Alla fine dell’intervento del “comandante Gigi” (così ormai molti lo chiamano), il microfono è passato di mano in mano, in tante e tanti hanno voluto esprimere vicinanza attiva nei confronti di un’esperienza solidale che ha tentato di perseguire il benessere delle persone anche in termini di relazioni sociali e occasioni di partecipazione, costruendo iniziative concrete e materiali, sviluppando varie forme di mutuo soccorso e di aiuto ai soggetti sociali più colpiti, costruendo forme di sostegno pratico, “non di mercato”, per soddisfare quelle esigenze collettive che sono state marginalizzate dalla crisi.

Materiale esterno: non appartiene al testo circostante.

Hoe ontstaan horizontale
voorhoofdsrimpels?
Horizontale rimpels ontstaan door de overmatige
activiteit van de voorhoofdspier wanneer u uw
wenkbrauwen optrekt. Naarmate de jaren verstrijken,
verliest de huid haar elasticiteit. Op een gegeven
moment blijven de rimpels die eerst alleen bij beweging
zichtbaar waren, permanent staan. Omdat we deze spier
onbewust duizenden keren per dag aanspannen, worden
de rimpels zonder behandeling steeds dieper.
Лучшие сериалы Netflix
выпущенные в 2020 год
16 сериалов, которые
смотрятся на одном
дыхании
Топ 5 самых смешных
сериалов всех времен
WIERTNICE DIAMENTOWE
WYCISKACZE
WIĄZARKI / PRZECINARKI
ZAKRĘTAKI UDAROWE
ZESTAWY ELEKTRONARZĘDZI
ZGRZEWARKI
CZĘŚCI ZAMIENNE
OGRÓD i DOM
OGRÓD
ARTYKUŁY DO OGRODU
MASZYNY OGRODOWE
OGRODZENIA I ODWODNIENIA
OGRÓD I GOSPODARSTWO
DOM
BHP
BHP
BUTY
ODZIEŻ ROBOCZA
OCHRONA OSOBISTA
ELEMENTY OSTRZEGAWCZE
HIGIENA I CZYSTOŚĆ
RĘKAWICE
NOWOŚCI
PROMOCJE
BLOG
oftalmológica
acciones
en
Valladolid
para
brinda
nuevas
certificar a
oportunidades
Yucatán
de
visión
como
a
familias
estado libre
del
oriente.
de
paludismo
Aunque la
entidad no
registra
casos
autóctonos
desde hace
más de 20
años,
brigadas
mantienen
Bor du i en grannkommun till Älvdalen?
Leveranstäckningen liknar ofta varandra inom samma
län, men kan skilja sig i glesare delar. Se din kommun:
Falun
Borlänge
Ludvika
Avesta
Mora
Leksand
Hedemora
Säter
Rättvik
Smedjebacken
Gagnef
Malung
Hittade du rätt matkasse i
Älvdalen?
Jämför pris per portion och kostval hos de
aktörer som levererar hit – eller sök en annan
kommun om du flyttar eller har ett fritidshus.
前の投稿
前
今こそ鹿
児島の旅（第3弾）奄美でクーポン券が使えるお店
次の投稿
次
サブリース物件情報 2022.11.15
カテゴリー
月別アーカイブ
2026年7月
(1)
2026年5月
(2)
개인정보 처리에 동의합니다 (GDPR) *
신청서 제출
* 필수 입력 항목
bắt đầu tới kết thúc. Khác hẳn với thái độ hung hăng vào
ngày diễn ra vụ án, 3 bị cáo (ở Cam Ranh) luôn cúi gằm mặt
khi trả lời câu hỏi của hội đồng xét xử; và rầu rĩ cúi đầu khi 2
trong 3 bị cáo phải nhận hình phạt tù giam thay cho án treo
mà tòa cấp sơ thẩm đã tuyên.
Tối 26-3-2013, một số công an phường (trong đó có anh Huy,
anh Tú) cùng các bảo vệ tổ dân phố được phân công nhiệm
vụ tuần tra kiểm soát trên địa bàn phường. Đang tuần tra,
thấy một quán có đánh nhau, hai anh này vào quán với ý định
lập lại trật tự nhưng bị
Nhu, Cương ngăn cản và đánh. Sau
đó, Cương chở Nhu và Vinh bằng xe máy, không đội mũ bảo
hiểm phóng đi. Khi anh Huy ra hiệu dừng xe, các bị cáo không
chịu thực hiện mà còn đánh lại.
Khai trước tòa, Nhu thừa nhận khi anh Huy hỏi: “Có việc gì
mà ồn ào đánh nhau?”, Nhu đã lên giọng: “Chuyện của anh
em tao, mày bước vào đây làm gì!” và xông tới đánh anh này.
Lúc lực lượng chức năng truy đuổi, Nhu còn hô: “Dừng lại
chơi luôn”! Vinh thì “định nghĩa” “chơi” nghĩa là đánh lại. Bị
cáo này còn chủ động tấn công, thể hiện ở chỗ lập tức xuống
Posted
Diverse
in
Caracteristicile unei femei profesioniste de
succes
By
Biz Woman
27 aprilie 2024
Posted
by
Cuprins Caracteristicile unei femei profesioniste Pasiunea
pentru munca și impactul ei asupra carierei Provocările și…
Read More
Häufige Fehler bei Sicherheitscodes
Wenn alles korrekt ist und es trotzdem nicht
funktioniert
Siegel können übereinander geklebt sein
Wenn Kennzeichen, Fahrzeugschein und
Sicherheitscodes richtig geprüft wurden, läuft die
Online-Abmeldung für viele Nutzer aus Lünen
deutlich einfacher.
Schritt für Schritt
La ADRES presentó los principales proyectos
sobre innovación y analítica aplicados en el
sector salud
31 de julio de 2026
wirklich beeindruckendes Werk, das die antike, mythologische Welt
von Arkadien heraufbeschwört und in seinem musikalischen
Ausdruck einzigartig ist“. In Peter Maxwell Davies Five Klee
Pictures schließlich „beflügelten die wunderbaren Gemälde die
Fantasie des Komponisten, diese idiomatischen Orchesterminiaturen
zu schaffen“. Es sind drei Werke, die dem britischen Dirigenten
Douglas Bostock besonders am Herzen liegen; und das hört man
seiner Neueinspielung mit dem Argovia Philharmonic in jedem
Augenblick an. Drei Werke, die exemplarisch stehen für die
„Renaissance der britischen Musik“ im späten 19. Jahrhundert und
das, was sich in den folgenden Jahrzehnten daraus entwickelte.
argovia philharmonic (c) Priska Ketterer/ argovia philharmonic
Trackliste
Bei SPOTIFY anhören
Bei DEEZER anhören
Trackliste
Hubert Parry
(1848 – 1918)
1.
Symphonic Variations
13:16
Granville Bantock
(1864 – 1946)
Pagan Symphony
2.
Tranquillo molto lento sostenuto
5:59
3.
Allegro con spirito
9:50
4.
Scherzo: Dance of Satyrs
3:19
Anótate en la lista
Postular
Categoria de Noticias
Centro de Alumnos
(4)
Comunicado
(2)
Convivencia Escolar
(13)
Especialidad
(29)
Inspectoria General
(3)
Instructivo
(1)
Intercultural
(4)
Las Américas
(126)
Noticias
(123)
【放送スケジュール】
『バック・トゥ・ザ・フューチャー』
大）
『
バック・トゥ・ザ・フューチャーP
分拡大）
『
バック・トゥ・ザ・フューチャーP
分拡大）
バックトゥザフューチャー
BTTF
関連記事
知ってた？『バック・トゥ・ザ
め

Alle 9 tutti i presenti sono stati informati che la situazione si stava sbloccando. In Prefettura era iniziato un incontro con il prefetto, i rappresentanti della cooperativa RiMaflow e di Unicredit (che per la prima volta aveva accettato di sedersi attorno a un tavolo con gli occupanti), con l’imprenditore Marco Cabassi (quello che trovò la nuova sede del Leoncavallo al momento dello sgombero del centro sociale) e il direttore della Caritas ambrosiana Luciano Gualzetti a fare da garanti nella trattativa.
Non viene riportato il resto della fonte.